**Assignment**
Within the records below, reproduce without change the lines from the line that has "right eye: (229, 146)" through the line that has "left knee: (309, 232)", and only those.

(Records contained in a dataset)
▬▬▬

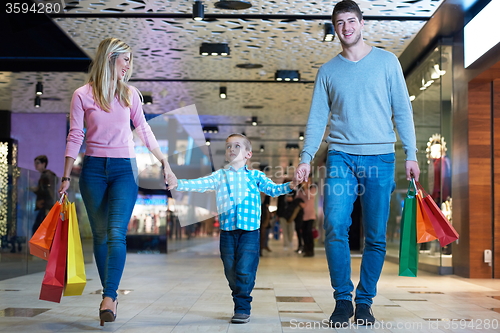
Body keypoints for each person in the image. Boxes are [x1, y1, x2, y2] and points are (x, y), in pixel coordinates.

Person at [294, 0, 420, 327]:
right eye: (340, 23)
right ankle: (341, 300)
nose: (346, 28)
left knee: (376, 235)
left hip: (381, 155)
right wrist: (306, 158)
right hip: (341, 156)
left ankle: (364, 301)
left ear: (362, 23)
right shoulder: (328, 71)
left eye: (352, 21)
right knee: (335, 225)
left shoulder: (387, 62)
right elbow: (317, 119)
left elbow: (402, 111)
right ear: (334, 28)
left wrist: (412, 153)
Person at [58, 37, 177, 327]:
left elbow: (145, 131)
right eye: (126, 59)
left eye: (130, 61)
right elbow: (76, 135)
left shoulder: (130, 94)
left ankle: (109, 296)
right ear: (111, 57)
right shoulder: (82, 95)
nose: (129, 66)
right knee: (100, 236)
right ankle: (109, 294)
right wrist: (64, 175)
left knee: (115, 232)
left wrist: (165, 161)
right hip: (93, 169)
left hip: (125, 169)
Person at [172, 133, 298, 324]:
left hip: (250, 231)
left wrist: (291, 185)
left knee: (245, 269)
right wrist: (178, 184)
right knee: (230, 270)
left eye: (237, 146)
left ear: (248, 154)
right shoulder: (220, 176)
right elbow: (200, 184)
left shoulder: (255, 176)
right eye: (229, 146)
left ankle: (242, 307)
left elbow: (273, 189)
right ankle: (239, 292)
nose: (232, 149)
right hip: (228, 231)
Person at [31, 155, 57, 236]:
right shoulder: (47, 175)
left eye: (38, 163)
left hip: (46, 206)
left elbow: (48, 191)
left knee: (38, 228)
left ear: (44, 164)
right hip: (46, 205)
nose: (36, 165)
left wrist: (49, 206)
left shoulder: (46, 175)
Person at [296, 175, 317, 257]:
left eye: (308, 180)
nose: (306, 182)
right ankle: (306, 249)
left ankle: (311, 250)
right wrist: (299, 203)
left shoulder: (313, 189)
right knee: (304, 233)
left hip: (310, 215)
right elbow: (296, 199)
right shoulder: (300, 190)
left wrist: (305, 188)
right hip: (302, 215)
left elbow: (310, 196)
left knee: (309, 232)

▬▬▬

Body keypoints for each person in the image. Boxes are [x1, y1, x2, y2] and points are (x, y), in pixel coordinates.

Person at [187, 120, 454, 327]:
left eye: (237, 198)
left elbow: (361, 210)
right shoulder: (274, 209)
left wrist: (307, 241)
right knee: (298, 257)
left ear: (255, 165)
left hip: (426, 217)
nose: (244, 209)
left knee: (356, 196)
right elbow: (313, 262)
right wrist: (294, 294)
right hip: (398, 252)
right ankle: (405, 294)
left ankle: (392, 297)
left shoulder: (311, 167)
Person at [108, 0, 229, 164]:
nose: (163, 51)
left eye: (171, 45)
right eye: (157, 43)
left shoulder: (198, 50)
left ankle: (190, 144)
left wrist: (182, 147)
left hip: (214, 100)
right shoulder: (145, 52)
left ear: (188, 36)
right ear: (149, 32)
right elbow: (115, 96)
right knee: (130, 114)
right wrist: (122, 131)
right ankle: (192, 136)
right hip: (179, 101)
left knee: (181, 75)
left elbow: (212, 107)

▬▬▬

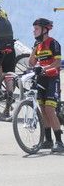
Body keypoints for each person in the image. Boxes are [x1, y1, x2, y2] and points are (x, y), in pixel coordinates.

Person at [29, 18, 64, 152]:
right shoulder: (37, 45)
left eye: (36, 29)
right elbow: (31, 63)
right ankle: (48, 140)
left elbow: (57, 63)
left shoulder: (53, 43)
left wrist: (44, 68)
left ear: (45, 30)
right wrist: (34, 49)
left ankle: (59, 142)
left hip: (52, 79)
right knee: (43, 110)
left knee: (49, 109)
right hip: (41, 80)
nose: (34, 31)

▬▬▬

**Written answer**
right eye: (229, 146)
left ankle: (242, 307)
left elbow: (273, 189)
right ankle: (239, 292)
nose: (232, 149)
right hip: (228, 231)
Person at [31, 155, 57, 236]:
right shoulder: (47, 175)
left eye: (38, 163)
left hip: (46, 206)
left elbow: (48, 191)
left knee: (38, 228)
left ear: (44, 164)
right hip: (46, 205)
nose: (36, 165)
left wrist: (49, 206)
left shoulder: (46, 175)
Person at [296, 175, 317, 257]:
left eye: (308, 180)
nose: (306, 182)
right ankle: (306, 249)
left ankle: (311, 250)
right wrist: (299, 203)
left shoulder: (313, 189)
right knee: (304, 233)
left hip: (310, 215)
right elbow: (296, 199)
right shoulder: (300, 190)
left wrist: (305, 188)
right hip: (302, 215)
left elbow: (310, 196)
left knee: (309, 232)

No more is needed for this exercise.